Para já, sabemos que o Governo pretende alienar 49,9% da companhia, ou seja quer manter o controlo sob a gestão, mas admite a hipótese de investidores não europeus entrarem no capital da empresa.

O anúncio do primeiro-ministro, ao início da tarde de quinta-feira, e as explicações adicionais dos ministros das Finanças e das Infraestruturas, levantam uma constatação, uma reflexão e uma dúvida de fundo.

Vamos por partes. A primeira constatação é que a TAP se vai manter como a única companhia aérea europeia de bandeira sob controlo estatal. Não é das únicas, é mesmo a única. O que significa que será o Estado - ou seja, todos nós - a ser chamado a pôr a mão por baixo no caso de alguma coisa correr mal. Provavelmente é isto que a TAP e os seus trabalhadores também preferem, apesar de o histórico de resultados nação augurar nada de bom. Apertem os cintos, antevemos alguma turbulência.

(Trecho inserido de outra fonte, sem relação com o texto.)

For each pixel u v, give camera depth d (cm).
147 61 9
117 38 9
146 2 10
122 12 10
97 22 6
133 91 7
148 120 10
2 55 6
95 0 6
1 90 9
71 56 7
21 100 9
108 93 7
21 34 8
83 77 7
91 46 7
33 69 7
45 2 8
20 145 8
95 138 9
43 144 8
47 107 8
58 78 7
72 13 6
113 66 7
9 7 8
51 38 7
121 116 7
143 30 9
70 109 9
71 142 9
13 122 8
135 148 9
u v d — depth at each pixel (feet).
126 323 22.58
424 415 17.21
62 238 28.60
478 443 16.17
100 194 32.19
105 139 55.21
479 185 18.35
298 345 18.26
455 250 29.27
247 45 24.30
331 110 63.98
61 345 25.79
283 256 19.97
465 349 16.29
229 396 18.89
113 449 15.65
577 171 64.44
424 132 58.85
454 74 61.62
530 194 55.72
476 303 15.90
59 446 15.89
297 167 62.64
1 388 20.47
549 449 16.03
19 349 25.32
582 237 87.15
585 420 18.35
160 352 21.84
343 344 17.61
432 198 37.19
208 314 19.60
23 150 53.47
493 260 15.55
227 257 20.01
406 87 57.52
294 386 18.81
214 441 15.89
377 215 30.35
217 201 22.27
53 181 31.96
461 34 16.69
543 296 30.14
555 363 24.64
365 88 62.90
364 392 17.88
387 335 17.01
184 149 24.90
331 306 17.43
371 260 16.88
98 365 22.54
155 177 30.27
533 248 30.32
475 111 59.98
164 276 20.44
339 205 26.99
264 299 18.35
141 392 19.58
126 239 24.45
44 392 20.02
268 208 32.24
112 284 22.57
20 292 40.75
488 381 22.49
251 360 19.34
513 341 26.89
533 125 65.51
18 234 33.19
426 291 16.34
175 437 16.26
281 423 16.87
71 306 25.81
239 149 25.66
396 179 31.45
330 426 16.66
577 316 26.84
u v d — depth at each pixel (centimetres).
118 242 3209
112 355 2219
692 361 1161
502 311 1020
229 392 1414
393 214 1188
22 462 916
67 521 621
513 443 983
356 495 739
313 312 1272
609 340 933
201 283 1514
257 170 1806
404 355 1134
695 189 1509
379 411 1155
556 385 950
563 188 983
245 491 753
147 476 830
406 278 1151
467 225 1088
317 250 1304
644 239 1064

Pior. Muito provavelmente, como escreveu o DN, o caderno de encargos deverá deixar claro aos eventuais investidores que o controlo atualmente exercido pelo Tribunal de Contas aos contratos da empresa pública (que, aliás, se estende a todas as empresas do Setor Empresarial do Estado) vai deixar de existir. Desconhecemos ainda se a TAP semiprivada ficará isenta do cumprimento de outras obrigações financeiras e de reporte ao Ministério das Finanças. O certo é que, com o Tribunal de Contas metido em overbooking, o contribuinte manterá o controlo e a responsabilidade, mas perderá a capacidade de escrutinar a TAP.

A reflexão é política. A manobra de António Costa, em 2016, de reverter a privatização da TAP (instalando um seu próximo, Diogo Lacerda Machado, na administração) e o resultado das eleições de 18 de maio instalaram uma dúvida premente na cabeça de quem se prepara para investir na companhia portuguesa. O que acontece se o Governo AD de Luís Montenegro cair? O PS de José Luís Carneiro já disse que o modelo de privatização anunciado lhe parece adequado, mas que quer que a TAP reponha os 3,2 mil milhões da ajuda de Estado. E o Chega sempre disse que se opunha à venda de uma posição maioritária.

A dúvida de fundo é esta: não é certo se, mesmo descolando para a primeira fase, o voo desta privatização não regressa à origem devido a alguma falha técnica, a incompetência dos pilotos ou a falta de passageiros adequados. No final, pelo que se está a desenhar, até poderá ser o contribuinte a ficar com o bilhete na mão.